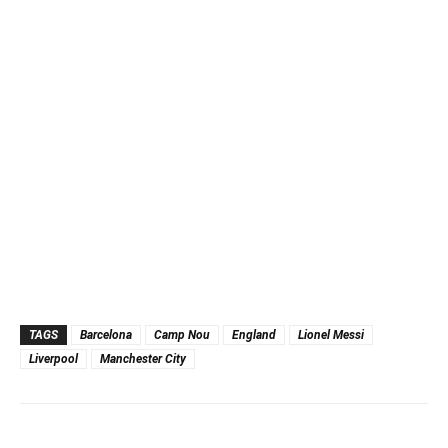
TAGS
Barcelona
Camp Nou
England
Lionel Messi
Liverpool
Manchester City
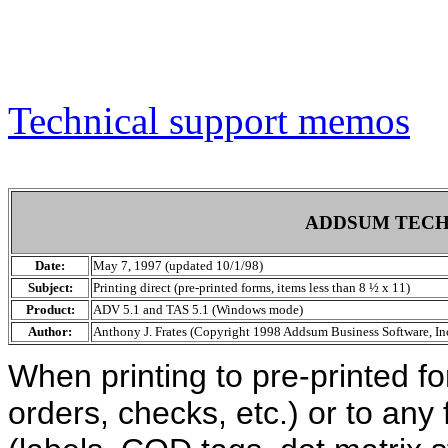
Technical support memos
ADDSUM TECH
Date:
May 7, 1997 (updated 10/1/98)
Subject:
Printing direct (pre-printed forms, items less than 8 ½ x 11)
Product:
ADV 5.1 and TAS 5.1 (Windows mode)
Author:
Anthony J. Frates (Copyright 1998 Addsum Business Software, Inc
When printing to pre-printed f
orders, checks, etc.) or to any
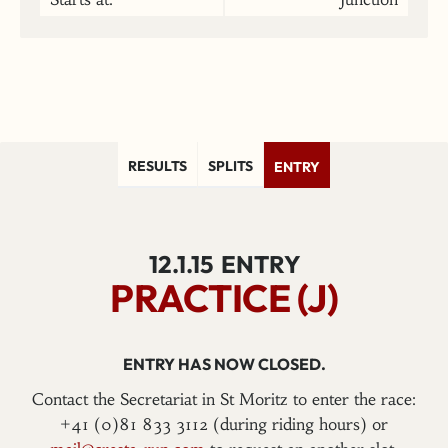
RESULTS
SPLITS
ENTRY
12.1.15
ENTRY
PRACTICE (J)
ENTRY HAS NOW CLOSED.
Contact the Secretariat in St Moritz to enter the race:
+41 (0)81 833 3112 (during riding hours) or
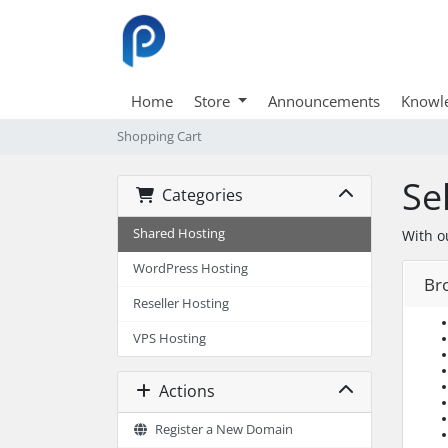
Home
Store
Announcements
Knowl
Shopping Cart
Se
Categories
Shared Hosting
With o
WordPress Hosting
Br
Reseller Hosting
VPS Hosting
Actions
Register a New Domain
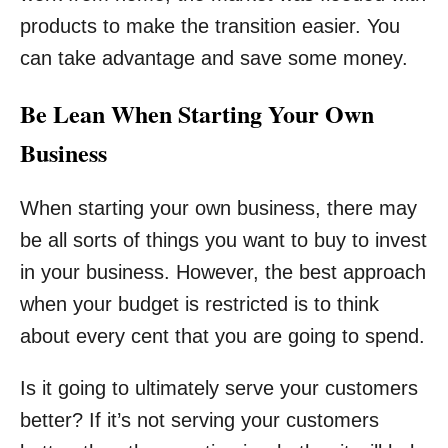
products to make the transition easier. You
can take advantage and save some money.
Be Lean When Starting Your Own
Business
When starting your own business, there may
be all sorts of things you want to buy to invest
in your business. However, the best approach
when your budget is restricted is to think
about every cent that you are going to spend.
Is it going to ultimately serve your customers
better? If it’s not serving your customers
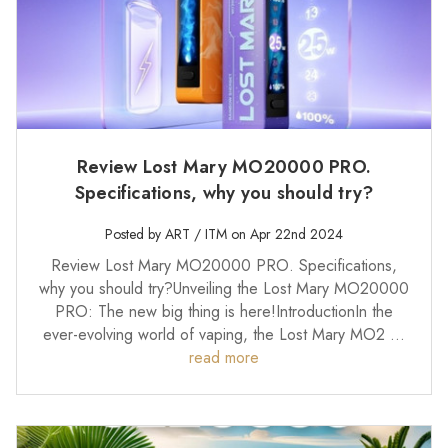
Review Lost Mary MO20000 PRO.
Specifications, why you should try?
Posted by ART / ITM on Apr 22nd 2024
Review Lost Mary MO20000 PRO. Specifications,
why you should try?Unveiling the Lost Mary MO20000
PRO: The new big thing is here!IntroductionIn the
ever-evolving world of vaping, the Lost Mary MO2 …
read more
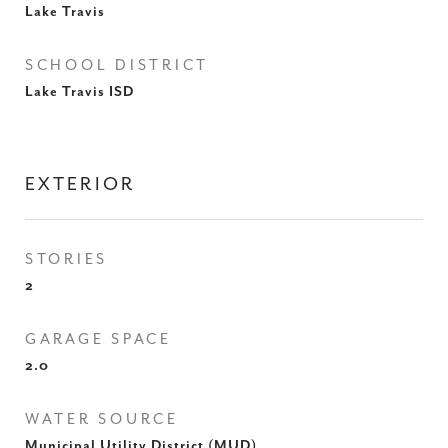
Lake Travis
SCHOOL DISTRICT
Lake Travis ISD
EXTERIOR
STORIES
2
GARAGE SPACE
2.0
WATER SOURCE
Municipal Utility District (MUD)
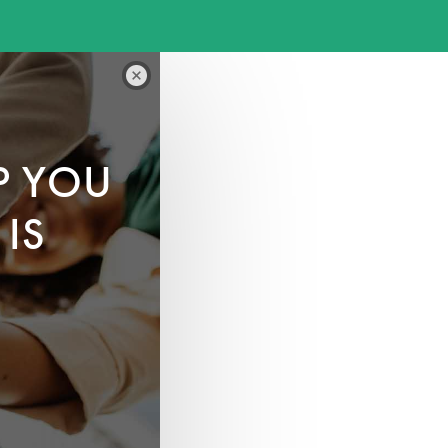
P YOU
IS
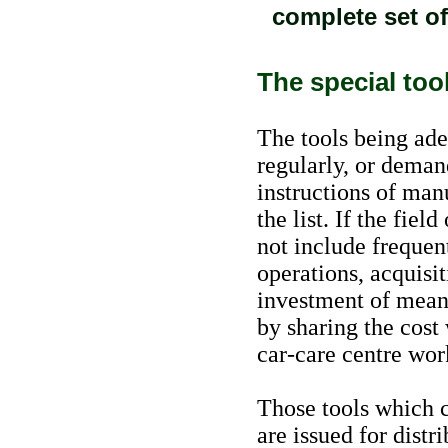
complete set of 
The special too
The tools being ade
regularly, or deman
instructions of man
the list. If the fie
not include frequen
operations, acquisit
investment of means
by sharing the cost 
car-care centre wor
Those tools which c
are issued for distr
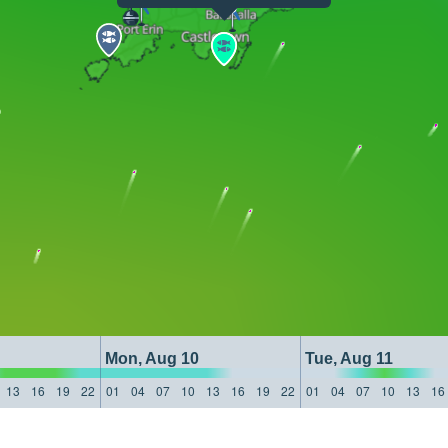
Mon, Aug 10
Tue, Aug 11
13
16
19
22
01
04
07
10
13
16
19
22
01
04
07
10
13
16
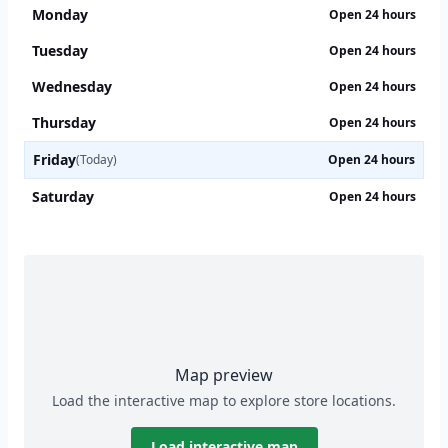
Monday
Open 24 hours
Tuesday
Open 24 hours
Wednesday
Open 24 hours
Thursday
Open 24 hours
Friday
(Today)
Open 24 hours
Saturday
Open 24 hours
Map preview
Load the interactive map to explore store locations.
Load interactive map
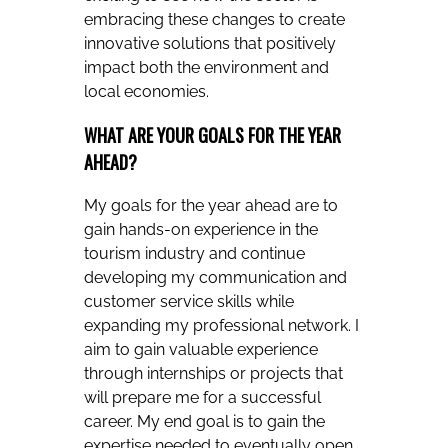
embracing these changes to create
innovative solutions that positively
impact both the environment and
local economies.
WHAT ARE YOUR GOALS FOR THE YEAR
AHEAD?
My goals for the year ahead are to
gain hands-on experience in the
tourism industry and continue
developing my communication and
customer service skills while
expanding my professional network. I
aim to gain valuable experience
through internships or projects that
will prepare me for a successful
career. My end goal is to gain the
expertise needed to eventually open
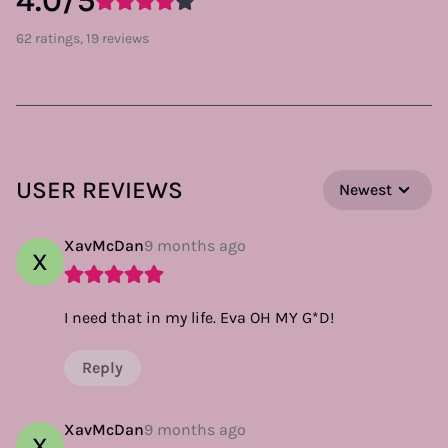
4.0/5
62 ratings, 19 reviews
USER REVIEWS
Newest
XavMcDan
9 months ago
X
I need that in my life. Eva OH MY G*D!
Reply
XavMcDan
9 months ago
X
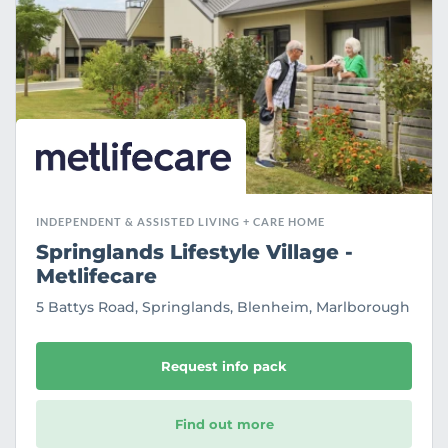
r
i
t
e
INDEPENDENT & ASSISTED LIVING + CARE HOME
Springlands Lifestyle Village -
Metlifecare
5 Battys Road, Springlands, Blenheim, Marlborough
Request info pack
Find out more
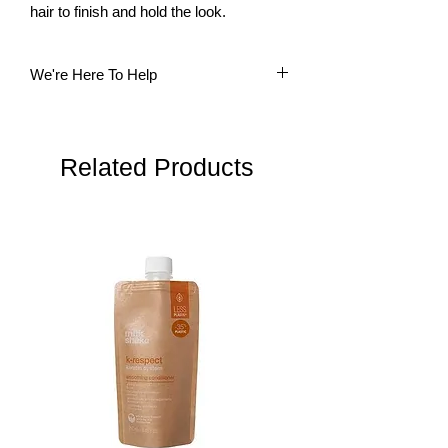
hair to finish and hold the look.
We're Here To Help
Questions? Our multi-lingual team is
here to help. Please do not hesitate to
contact us.
Related Products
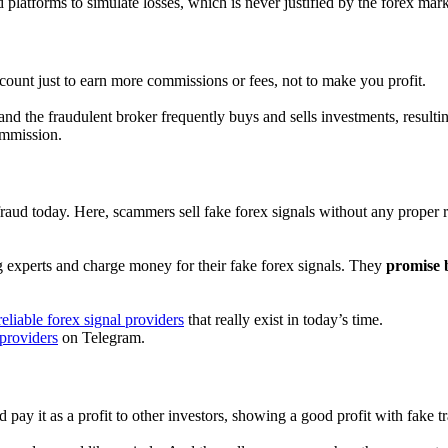
 platforms to simulate losses, which is never justified by the forex mark
ount just to earn more commissions or fees, not to make you profit.
nd the fraudulent broker frequently buys and sells investments, resulti
ommission.
raud today. Here, scammers sell fake forex signals without any proper r
ding experts and charge money for their fake forex signals. They
promise b
eliable forex signal providers
that really exist in today’s time.
 providers
on Telegram.
ay it as a profit to other investors, showing a good profit with fake tra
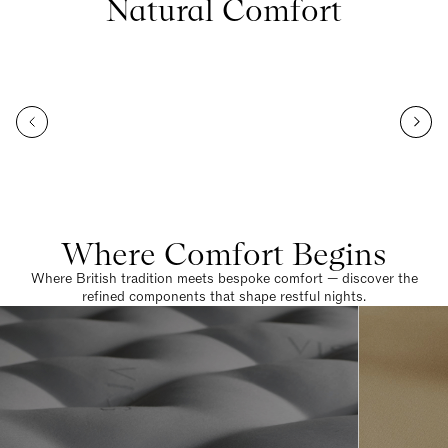
Natural Comfort
Where Comfort Begins
Where British tradition meets bespoke comfort — discover the
refined components that shape restful nights.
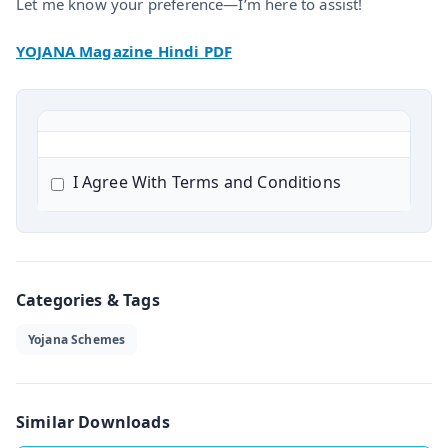
Let me know your preference—I’m here to assist!
YOJANA Magazine Hindi PDF
I Agree With Terms and Conditions
Categories & Tags
Yojana Schemes
Similar Downloads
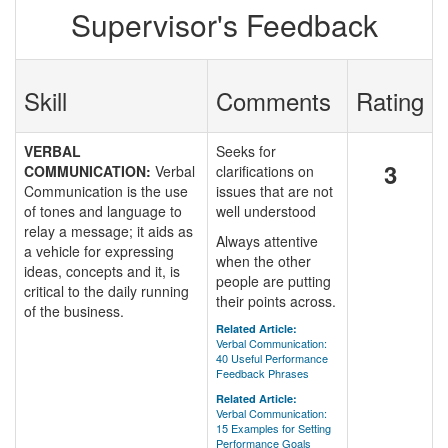
Supervisor's Feedback
Skill
Comments
Rating
VERBAL
Seeks for
3
COMMUNICATION:
Verbal
clarifications on
Communication is the use
issues that are not
of tones and language to
well understood
relay a message; it aids as
Always attentive
a vehicle for expressing
when the other
ideas, concepts and it, is
people are putting
critical to the daily running
their points across.
of the business.
Related Article:
Verbal Communication:
40 Useful Performance
Feedback Phrases
Related Article:
Verbal Communication:
15 Examples for Setting
Performance Goals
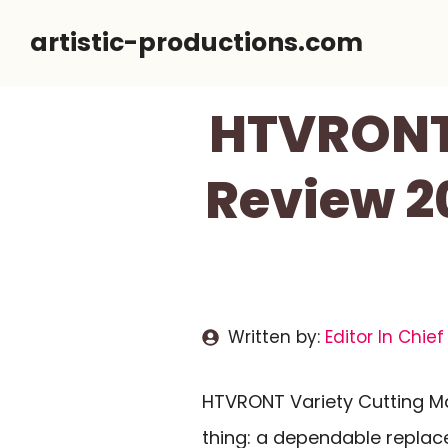
Skip
artistic-productions.com
to
content
HTVRONT 
Review 20
Written by:
Editor In Chief
HTVRONT Variety Cutting Ma
thing: a dependable replac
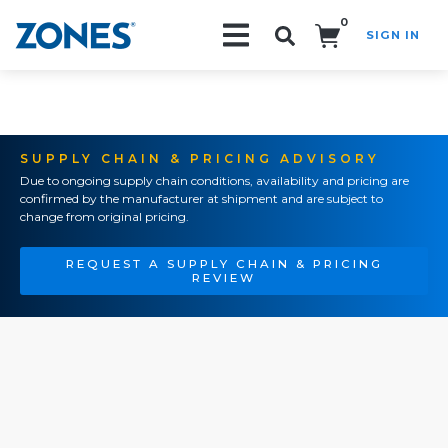
0
SIGN IN
Search!
SUPPLY CHAIN & PRICING ADVISORY
Due to ongoing supply chain conditions, availability and pricing are
confirmed by the manufacturer at shipment and are subject to
change from original pricing.
REQUEST A SUPPLY CHAIN & PRICING
REVIEW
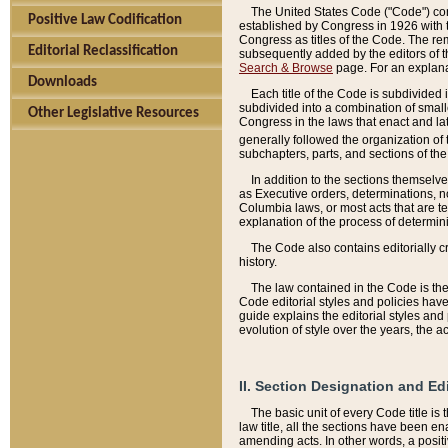
The United States Code ("Code") cont
Positive Law Codification
established by Congress in 1926 with th
Congress as titles of the Code. The rem
Editorial Reclassification
subsequently added by the editors of th
Search & Browse
page. For an explana
Downloads
Each title of the Code is subdivided 
subdivided into a combination of small
Other Legislative Resources
Congress in the laws that enact and lat
generally followed the organization of
subchapters, parts, and sections of the
In addition to the sections themselv
as Executive orders, determinations, no
Columbia laws, or most acts that are te
explanation of the process of determin
The Code also contains editorially 
history.
The law contained in the Code is the 
Code editorial styles and policies hav
guide explains the editorial styles an
evolution of style over the years, the 
II. Section Designation and Ed
The basic unit of every Code title is
law title, all the sections have been e
amending acts. In other words, a positi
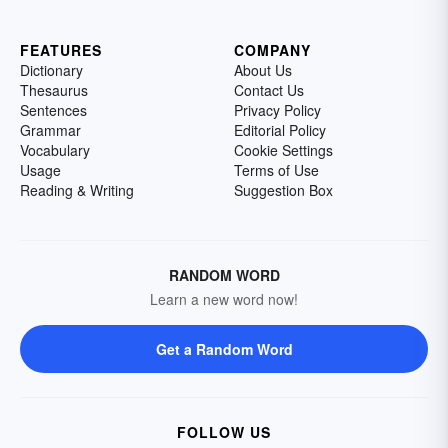
FEATURES
COMPANY
Dictionary
About Us
Thesaurus
Contact Us
Sentences
Privacy Policy
Grammar
Editorial Policy
Vocabulary
Cookie Settings
Usage
Terms of Use
Reading & Writing
Suggestion Box
RANDOM WORD
Learn a new word now!
Get a Random Word
FOLLOW US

* TASK DIRECTIONS:
The answer must be an exact copy of the entries, with the pictures omitted.

* EXPECTED ANSWER:
TAGS
Barcelona
Camp Nou
England
Lionel Messi
Liverpool
Manchester City
Technical support memos
ADDSUM TECH
Date:
May 7, 1997 (updated 10/1/98)
Subject:
Printing direct (pre-printed forms, items less than 8 ½ x 11)
Product:
ADV 5.1 and TAS 5.1 (Windows mode)
Author:
Anthony J. Frates (Copyright 1998 Addsum Business Software, Inc
When printing to pre-printed f
orders, checks, etc.) or to any
RESULTS
SPLITS
ENTRY
12.1.15
ENTRY
PRACTICE (J)
ENTRY HAS NOW CLOSED.
Contact the Secretariat in St Moritz to enter the race:
+41 (0)81 833 3112 (during riding hours) or
Home
Store
Announcements
Knowl
Shopping Cart
Se
Categories
Shared Hosting
With o
WordPress Hosting
Br
Reseller Hosting
VPS Hosting
Actions
Register a New Domain
products to make the transition easier. You
can take advantage and save some money.
Be Lean When Starting Your Own
Business
When starting your own business, there may
be all sorts of things you want to buy to invest
in your business. However, the best approach
when your budget is restricted is to think
about every cent that you are going to spend.
Is it going to ultimately serve your customers
better? If it’s not serving your customers
Review Lost Mary MO20000 PRO.
Specifications, why you should try?
Posted by ART / ITM on Apr 22nd 2024
Review Lost Mary MO20000 PRO. Specifications,
why you should try?Unveiling the Lost Mary MO20000
PRO: The new big thing is here!IntroductionIn the
ever-evolving world of vaping, the Lost Mary MO2 …
read more
Lake Travis
SCHOOL DISTRICT
Lake Travis ISD
EXTERIOR
STORIES
2
GARAGE SPACE
2.0
WATER SOURCE
Municipal Utility District (MUD)
P YOU
IS
complete set of 
The special too
The tools being ade
regularly, or deman
instructions of man
the list. If the fie
not include frequen
operations, acquisit
investment of means
by sharing the cost 
car-care centre wor
Those tools which c
are issued for distr
Mon, Aug 10
Tue, Aug 11
13
16
19
22
01
04
07
10
13
16
19
22
01
04
07
10
13
16
Monday
Open 24 hours
Tuesday
Open 24 hours
Wednesday
Open 24 hours
Thursday
Open 24 hours
Friday
(Today)
Open 24 hours
Saturday
Open 24 hours
Map preview
Load the interactive map to explore store locations.
Load interactive map
embracing these changes to create
innovative solutions that positively
impact both the environment and
local economies.
WHAT ARE YOUR GOALS FOR THE YEAR
AHEAD?
My goals for the year ahead are to
gain hands-on experience in the
tourism industry and continue
developing my communication and
customer service skills while
expanding my professional network. I
aim to gain valuable experience
through internships or projects that
will prepare me for a successful
career. My end goal is to gain the
expertise needed to eventually open
4.0/5
62 ratings, 19 reviews
USER REVIEWS
Newest
XavMcDan
9 months ago
X
I need that in my life. Eva OH MY G*D!
Reply
XavMcDan
9 months ago
X
r
i
t
e
INDEPENDENT & ASSISTED LIVING + CARE HOME
Springlands Lifestyle Village -
Metlifecare
5 Battys Road, Springlands, Blenheim, Marlborough
Request info pack
Find out more
hair to finish and hold the look.
We're Here To Help
Questions? Our multi-lingual team is
here to help. Please do not hesitate to
contact us.
Related Products
 platforms to simulate losses, which is never justified by the forex mark
ount just to earn more commissions or fees, not to make you profit.
nd the fraudulent broker frequently buys and sells investments, resulti
ommission.
raud today. Here, scammers sell fake forex signals without any proper r
ding experts and charge money for their fake forex signals. They
promise b
eliable forex signal providers
that really exist in today’s time.
 providers
on Telegram.
ay it as a profit to other investors, showing a good profit with fake tra
Natural Comfort
Where Comfort Begins
Where British tradition meets bespoke comfort — discover the
refined components that shape restful nights.
Let me know your preference—I’m here to assist!
YOJANA Magazine Hindi PDF
I Agree With Terms and Conditions
Categories & Tags
Yojana Schemes
Similar Downloads
Supervisor's Feedback
Skill
Comments
Rating
VERBAL
Seeks for
3
COMMUNICATION:
Verbal
clarifications on
Communication is the use
issues that are not
of tones and language to
well understood
relay a message; it aids as
Always attentive
a vehicle for expressing
when the other
ideas, concepts and it, is
people are putting
critical to the daily running
their points across.
of the business.
Related Article:
Verbal Communication:
40 Useful Performance
Feedback Phrases
Related Article:
Verbal Communication:
15 Examples for Setting
Performance Goals
Skip
artistic-productions.com
to
content
HTVRONT 
Review 20
Written by:
Editor In Chief
HTVRONT Variety Cutting Ma
thing: a dependable replac
0
SIGN IN
Search!
SUPPLY CHAIN & PRICING ADVISORY
Due to ongoing supply chain conditions, availability and pricing are
confirmed by the manufacturer at shipment and are subject to
change from original pricing.
REQUEST A SUPPLY CHAIN & PRICING
REVIEW
The United States Code ("Code") cont
Positive Law Codification
established by Congress in 1926 with th
Congress as titles of the Code. The rem
Editorial Reclassification
subsequently added by the editors of th
Search & Browse
page. For an explana
Downloads
Each title of the Code is subdivided 
subdivided into a combination of small
Other Legislative Resources
Congress in the laws that enact and lat
generally followed the organization of
subchapters, parts, and sections of the
In addition to the sections themselv
as Executive orders, determinations, no
Columbia laws, or most acts that are te
explanation of the process of determin
The Code also contains editorially 
history.
The law contained in the Code is the 
Code editorial styles and policies hav
guide explains the editorial styles an
evolution of style over the years, the 
II. Section Designation and Ed
The basic unit of every Code title is
law title, all the sections have been e
amending acts. In other words, a positi
FEATURES
COMPANY
Dictionary
About Us
Thesaurus
Contact Us
Sentences
Privacy Policy
Grammar
Editorial Policy
Vocabulary
Cookie Settings
Usage
Terms of Use
Reading & Writing
Suggestion Box
RANDOM WORD
Learn a new word now!
Get a Random Word
FOLLOW US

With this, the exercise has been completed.